In a way, the Weibo post by Tencent Games’ official account is nothing new. On September 15, Tencent had already begun conducting “the strictest real-name checks” for all new Honour of Kings users, and by October 16, the company started linking its existing users into a “public security authority data platform.” But yesterday’s announcement marked the first time that Tencent has required rather than suggested all users verify their real names. According to the company, the change has been implemented in Beijing already, with other areas to follow.
Players using a Beijing IP address will be prompted to complete the real-name verification process or be forbidden from logging in. All local game accounts will also be cross-checked with the government data platform.
The measures are largely intended to crack down on minors who use alternate accounts or otherwise circumvent Honour of Kings’ current restrictions: users 12 and under can only play one hour per diem during daylight hours, while 13 to 17-year-olds are allowed two. Under the new rules, a minor’s real-name information can only be used to register one gaming account across both WeChat and QQ.
In the future, Tencent plans to integrate more of its gaming products into the public security authority platform.

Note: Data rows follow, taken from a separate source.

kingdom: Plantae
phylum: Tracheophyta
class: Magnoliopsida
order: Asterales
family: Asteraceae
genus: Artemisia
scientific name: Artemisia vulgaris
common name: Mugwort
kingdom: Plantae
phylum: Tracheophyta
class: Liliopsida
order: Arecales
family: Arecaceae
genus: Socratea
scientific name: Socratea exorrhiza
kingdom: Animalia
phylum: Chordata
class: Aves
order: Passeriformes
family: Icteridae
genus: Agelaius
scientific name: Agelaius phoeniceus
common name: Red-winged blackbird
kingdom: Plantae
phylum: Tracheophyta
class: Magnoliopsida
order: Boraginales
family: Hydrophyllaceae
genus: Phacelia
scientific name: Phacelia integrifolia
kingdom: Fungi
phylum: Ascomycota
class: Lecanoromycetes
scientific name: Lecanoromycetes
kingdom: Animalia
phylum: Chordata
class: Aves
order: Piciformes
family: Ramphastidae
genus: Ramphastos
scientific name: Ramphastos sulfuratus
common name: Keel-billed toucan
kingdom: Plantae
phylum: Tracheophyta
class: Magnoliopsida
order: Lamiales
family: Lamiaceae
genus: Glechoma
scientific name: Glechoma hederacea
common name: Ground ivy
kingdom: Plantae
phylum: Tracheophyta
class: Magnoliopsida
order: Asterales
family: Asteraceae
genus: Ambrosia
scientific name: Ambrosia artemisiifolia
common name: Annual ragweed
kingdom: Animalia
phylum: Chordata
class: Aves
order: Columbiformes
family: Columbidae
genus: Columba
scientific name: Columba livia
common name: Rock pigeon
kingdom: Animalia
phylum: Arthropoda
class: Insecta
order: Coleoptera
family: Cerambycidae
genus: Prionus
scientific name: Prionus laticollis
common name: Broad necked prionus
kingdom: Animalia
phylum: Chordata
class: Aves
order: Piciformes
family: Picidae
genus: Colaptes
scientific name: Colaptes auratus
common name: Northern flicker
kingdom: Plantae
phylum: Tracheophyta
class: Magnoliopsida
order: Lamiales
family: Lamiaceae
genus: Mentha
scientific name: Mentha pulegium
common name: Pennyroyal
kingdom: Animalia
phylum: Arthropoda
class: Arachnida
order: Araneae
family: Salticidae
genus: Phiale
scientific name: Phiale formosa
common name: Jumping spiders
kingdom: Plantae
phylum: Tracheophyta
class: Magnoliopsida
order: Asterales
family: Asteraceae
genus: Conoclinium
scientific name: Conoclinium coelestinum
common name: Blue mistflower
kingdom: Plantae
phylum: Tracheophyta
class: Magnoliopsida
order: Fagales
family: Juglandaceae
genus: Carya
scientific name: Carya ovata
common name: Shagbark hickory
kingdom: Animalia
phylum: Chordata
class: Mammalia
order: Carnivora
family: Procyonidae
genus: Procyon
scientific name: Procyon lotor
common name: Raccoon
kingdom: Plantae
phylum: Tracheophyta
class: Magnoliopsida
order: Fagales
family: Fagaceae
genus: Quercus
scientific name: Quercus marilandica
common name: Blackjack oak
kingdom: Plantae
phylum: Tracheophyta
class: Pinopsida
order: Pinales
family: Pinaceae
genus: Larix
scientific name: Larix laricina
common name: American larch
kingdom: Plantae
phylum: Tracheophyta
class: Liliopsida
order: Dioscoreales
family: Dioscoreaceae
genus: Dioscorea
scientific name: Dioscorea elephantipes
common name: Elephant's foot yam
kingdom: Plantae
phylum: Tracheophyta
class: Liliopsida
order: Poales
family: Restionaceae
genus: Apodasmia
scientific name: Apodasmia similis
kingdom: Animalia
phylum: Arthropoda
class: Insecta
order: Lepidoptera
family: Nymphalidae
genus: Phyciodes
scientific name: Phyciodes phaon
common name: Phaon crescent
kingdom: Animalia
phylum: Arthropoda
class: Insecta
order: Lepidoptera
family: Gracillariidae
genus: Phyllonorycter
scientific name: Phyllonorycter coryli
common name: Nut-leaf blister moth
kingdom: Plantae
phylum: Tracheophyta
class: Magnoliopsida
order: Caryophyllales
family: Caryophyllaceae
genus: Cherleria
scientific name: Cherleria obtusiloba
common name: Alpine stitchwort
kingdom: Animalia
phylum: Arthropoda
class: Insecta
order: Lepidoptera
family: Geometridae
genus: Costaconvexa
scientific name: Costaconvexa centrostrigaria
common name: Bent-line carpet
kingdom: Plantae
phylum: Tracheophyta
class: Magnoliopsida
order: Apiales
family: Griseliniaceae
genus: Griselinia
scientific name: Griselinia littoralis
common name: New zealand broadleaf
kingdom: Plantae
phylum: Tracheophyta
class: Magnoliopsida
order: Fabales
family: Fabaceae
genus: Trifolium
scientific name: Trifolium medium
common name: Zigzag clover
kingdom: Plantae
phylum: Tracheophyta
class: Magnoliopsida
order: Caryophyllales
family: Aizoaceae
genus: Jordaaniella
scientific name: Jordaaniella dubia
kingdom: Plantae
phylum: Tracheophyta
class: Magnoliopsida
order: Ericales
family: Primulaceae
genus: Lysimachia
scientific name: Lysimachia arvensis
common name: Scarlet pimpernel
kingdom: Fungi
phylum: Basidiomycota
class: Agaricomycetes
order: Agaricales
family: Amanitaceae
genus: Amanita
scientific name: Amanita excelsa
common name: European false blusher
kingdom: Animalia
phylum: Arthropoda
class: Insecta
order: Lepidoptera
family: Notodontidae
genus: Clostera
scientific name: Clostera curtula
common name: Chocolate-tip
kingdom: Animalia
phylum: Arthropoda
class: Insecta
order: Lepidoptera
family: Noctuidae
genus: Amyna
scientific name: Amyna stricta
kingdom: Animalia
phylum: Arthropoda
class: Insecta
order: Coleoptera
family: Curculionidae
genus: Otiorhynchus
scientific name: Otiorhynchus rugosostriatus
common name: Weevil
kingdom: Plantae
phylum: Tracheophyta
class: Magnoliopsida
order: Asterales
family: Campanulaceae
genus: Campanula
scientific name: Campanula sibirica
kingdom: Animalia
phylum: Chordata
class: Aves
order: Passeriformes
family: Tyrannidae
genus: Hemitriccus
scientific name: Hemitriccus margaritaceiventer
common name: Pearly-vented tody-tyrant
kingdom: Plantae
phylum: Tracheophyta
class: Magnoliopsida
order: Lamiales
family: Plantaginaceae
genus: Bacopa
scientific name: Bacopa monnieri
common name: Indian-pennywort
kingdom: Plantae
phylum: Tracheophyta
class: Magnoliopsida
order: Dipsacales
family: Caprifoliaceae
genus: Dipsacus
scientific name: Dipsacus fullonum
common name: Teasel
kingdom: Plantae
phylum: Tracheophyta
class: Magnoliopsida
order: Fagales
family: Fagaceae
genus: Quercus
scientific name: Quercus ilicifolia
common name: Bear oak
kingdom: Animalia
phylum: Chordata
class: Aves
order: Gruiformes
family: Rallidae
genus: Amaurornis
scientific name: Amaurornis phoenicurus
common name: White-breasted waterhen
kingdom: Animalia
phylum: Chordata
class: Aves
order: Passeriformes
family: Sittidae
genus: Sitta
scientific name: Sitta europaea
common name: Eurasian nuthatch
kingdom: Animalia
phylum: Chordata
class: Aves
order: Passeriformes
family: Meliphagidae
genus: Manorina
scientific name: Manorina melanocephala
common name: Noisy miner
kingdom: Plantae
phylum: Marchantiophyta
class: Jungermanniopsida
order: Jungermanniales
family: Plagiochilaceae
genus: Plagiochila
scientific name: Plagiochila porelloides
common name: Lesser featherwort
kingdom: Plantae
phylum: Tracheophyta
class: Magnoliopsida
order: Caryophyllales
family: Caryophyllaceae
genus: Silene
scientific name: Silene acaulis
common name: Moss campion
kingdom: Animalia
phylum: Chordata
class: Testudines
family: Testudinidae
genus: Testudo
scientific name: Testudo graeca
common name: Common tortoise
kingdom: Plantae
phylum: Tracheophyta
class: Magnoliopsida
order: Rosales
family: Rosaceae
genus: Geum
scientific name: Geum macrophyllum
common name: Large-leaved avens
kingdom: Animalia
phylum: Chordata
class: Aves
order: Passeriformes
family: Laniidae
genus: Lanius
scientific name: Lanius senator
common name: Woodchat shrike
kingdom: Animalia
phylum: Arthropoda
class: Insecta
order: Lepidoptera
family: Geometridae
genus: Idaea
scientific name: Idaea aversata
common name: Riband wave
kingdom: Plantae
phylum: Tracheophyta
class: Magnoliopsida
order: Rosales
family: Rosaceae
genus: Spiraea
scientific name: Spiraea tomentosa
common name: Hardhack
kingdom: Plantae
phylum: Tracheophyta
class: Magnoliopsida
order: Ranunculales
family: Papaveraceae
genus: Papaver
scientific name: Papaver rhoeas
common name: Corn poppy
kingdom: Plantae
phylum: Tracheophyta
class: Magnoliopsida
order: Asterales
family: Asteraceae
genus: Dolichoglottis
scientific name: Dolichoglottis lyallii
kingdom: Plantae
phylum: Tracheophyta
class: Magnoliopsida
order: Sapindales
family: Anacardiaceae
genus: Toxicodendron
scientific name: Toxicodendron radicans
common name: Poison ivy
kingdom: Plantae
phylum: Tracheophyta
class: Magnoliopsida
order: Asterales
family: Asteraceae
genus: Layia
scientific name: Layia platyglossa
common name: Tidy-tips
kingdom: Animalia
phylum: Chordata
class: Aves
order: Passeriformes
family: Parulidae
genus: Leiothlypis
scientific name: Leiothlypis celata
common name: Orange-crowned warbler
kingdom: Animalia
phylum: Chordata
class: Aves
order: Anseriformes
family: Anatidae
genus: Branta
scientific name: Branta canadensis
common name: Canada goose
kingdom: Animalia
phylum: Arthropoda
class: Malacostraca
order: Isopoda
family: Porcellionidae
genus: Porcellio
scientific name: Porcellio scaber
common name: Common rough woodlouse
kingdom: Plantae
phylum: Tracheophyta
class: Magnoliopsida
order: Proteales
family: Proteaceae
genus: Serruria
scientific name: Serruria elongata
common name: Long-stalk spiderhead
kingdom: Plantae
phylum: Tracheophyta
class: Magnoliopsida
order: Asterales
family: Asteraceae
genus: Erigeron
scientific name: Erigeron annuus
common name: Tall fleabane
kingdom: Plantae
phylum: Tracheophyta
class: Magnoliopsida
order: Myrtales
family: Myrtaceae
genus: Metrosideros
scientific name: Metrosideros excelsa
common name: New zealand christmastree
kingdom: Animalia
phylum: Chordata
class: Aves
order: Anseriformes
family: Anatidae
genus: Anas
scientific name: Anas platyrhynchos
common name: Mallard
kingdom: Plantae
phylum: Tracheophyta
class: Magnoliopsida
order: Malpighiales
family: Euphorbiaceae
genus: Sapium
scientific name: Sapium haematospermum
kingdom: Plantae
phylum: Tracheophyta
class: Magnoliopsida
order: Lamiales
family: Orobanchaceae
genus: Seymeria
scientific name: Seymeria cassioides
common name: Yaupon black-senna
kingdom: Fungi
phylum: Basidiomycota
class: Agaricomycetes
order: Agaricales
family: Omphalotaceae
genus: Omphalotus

Real-name requirements are only one measure Tencent deploys to deter minors from gaming too much. It’s also testing out facial recognition as an additional verification measure on Honour of Kings, although that feature has yet to see an official launch.
The company’s efforts to appease authorities have made a cut into its gaming profits – Tencent stocks hit a 15-month low earlier this month – and potentially even players’ privacy. But in its furious efforts to address potential addiction, it’s certainly setting new precedents for the gaming industry.